┌─ RECORDS FOR THE EXERCISE

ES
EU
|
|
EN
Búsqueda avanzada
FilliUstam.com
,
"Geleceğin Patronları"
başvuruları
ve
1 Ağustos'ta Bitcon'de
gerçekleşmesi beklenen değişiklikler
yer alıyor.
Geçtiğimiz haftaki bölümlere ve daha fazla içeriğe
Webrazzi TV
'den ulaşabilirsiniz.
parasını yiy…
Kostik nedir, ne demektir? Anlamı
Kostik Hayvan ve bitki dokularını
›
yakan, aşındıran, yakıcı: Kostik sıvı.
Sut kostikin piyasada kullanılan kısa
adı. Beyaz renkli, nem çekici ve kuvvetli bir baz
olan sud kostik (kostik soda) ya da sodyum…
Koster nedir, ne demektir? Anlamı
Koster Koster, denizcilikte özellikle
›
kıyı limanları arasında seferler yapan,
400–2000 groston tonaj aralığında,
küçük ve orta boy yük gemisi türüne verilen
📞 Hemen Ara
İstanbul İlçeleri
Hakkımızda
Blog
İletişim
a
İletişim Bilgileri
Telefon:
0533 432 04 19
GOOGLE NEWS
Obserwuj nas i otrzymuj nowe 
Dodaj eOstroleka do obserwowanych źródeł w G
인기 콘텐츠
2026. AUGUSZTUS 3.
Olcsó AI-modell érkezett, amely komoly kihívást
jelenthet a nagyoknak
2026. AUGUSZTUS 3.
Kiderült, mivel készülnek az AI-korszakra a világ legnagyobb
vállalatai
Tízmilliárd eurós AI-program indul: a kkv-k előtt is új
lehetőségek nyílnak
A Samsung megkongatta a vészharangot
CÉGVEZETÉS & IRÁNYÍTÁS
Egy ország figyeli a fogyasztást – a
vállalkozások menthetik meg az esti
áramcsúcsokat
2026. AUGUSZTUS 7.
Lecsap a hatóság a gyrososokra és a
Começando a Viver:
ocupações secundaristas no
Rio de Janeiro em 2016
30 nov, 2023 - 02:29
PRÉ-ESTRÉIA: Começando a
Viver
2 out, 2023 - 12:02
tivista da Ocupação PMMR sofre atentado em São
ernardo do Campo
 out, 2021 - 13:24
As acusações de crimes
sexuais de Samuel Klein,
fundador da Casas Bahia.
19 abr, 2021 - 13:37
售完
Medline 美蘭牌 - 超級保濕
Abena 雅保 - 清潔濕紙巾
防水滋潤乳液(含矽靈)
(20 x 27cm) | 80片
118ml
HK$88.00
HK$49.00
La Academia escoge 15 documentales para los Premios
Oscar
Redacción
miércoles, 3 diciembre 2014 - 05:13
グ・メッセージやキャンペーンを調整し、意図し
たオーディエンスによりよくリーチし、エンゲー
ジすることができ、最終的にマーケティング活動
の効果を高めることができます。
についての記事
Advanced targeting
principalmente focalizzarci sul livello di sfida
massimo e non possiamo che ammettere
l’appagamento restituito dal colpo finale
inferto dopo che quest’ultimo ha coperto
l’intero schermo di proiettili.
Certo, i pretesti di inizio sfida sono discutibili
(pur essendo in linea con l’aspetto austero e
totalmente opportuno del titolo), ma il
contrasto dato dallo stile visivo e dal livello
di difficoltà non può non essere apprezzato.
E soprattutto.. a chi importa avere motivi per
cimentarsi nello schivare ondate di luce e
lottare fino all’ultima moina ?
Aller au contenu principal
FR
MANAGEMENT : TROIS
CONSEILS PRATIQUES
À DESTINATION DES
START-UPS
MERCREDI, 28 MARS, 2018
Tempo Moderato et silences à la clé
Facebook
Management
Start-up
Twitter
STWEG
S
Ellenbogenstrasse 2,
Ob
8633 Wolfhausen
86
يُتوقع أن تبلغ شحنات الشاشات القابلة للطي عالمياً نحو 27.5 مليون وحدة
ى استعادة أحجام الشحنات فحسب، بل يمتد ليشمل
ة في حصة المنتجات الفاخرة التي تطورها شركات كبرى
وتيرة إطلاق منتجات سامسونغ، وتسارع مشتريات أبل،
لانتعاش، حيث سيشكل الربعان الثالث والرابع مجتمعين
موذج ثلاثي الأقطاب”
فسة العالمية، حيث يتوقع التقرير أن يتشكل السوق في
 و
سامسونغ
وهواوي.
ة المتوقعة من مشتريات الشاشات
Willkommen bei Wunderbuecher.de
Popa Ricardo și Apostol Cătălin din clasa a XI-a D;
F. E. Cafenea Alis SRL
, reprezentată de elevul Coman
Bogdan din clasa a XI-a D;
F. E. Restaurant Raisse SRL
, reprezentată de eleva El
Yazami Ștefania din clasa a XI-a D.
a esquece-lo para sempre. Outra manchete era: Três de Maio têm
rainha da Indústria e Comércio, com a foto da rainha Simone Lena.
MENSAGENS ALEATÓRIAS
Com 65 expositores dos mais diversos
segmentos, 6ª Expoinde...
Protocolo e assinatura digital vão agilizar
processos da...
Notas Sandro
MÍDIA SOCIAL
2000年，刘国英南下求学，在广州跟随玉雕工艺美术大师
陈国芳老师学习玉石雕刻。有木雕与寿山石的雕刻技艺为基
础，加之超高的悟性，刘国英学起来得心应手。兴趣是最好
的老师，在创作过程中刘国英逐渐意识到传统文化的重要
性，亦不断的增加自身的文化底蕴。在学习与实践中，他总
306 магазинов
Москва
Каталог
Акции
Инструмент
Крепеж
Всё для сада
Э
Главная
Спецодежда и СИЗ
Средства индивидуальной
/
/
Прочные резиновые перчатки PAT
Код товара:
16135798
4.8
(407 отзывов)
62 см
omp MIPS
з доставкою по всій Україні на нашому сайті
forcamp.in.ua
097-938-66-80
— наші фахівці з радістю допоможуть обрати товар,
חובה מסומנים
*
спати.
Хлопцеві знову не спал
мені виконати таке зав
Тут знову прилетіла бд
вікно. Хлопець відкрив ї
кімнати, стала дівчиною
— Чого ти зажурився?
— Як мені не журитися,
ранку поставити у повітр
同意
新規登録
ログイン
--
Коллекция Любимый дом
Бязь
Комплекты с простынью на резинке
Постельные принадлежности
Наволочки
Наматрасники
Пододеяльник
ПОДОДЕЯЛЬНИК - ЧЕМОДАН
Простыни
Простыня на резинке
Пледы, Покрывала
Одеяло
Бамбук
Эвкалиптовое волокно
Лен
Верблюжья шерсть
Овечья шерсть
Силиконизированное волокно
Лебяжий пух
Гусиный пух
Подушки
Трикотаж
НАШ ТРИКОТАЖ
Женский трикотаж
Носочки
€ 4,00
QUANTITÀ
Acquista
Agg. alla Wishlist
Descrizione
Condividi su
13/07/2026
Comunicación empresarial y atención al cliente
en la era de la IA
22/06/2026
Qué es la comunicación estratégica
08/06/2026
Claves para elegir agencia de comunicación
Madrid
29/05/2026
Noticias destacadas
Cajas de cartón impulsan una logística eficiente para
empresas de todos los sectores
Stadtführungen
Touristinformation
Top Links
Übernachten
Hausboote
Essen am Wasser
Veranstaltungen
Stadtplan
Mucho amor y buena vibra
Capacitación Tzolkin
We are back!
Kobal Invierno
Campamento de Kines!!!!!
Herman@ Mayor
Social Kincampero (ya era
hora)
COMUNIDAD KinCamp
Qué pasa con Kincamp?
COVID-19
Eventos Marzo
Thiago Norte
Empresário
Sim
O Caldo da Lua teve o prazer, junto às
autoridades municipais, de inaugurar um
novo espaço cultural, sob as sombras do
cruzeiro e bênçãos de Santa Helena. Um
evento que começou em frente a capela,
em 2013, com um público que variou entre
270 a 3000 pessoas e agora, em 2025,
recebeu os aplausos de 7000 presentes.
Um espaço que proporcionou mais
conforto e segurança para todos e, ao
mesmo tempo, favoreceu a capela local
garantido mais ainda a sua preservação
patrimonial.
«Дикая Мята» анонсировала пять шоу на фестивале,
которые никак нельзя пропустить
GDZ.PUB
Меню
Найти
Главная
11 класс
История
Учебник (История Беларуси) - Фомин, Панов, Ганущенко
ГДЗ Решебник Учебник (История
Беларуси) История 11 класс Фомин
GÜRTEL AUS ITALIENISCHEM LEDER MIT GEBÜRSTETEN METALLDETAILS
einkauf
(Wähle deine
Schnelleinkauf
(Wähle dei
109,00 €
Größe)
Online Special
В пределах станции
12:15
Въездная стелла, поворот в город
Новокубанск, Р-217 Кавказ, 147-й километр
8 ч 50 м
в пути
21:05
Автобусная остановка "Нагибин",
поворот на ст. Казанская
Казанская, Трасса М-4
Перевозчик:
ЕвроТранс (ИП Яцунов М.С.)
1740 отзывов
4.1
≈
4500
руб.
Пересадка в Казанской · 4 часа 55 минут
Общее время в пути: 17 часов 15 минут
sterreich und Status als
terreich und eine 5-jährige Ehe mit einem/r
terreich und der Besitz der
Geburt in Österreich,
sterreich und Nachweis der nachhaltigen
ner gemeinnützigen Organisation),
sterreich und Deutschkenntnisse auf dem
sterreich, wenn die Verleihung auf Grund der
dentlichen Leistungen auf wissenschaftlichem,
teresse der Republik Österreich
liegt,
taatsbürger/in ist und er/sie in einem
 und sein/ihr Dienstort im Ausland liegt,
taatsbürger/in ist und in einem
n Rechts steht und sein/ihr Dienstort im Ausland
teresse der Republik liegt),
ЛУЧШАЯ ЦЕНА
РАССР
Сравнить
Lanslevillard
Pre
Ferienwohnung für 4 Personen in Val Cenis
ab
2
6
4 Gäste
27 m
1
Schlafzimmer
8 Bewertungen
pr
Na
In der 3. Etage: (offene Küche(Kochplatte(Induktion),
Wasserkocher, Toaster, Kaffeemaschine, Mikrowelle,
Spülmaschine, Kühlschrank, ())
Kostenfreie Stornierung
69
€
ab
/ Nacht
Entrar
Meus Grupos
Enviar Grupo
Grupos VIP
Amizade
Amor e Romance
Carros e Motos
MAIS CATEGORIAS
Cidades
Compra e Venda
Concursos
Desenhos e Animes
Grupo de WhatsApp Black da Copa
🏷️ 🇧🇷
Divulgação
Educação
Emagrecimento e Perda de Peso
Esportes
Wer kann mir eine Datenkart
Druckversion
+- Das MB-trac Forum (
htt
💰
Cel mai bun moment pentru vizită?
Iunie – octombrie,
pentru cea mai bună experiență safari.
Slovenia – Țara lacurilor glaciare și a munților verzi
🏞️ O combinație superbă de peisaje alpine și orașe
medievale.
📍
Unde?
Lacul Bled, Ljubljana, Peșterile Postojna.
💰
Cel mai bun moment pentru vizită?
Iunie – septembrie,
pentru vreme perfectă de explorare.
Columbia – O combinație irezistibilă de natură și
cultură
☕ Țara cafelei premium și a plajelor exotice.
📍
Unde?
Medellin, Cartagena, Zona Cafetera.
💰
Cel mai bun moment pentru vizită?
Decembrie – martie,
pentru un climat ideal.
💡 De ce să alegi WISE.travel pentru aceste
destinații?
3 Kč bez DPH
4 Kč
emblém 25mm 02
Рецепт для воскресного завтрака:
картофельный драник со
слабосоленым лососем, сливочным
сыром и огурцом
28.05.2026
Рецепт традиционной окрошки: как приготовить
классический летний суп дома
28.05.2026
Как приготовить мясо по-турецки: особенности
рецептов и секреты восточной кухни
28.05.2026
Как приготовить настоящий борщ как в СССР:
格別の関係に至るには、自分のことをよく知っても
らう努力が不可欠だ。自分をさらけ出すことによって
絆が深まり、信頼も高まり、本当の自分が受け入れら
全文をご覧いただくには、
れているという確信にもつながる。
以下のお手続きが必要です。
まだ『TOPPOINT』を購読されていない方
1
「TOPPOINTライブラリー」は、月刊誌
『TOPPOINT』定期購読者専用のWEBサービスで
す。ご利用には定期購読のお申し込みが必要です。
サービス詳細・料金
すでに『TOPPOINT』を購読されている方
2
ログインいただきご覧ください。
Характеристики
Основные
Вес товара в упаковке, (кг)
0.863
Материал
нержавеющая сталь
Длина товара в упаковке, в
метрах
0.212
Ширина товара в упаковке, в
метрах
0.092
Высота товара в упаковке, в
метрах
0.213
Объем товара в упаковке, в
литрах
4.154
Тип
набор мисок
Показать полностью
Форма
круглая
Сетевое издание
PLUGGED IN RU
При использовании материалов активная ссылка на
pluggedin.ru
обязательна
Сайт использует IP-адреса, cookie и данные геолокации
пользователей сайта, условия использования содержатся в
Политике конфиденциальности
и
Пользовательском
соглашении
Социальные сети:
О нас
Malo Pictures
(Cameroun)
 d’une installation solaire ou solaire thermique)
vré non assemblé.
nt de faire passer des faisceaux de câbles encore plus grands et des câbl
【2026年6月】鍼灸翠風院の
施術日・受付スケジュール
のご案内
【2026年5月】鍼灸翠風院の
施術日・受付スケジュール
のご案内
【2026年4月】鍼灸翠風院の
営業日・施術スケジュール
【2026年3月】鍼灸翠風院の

└─

§ PROBLEM STATEMENT:
Filter the entries down to the lines holding the string "минут". Copy each of those lines.

§ WRITTEN REPLY:
Пересадка в Казанской · 4 часа 55 минут
Общее время в пути: 17 часов 15 минут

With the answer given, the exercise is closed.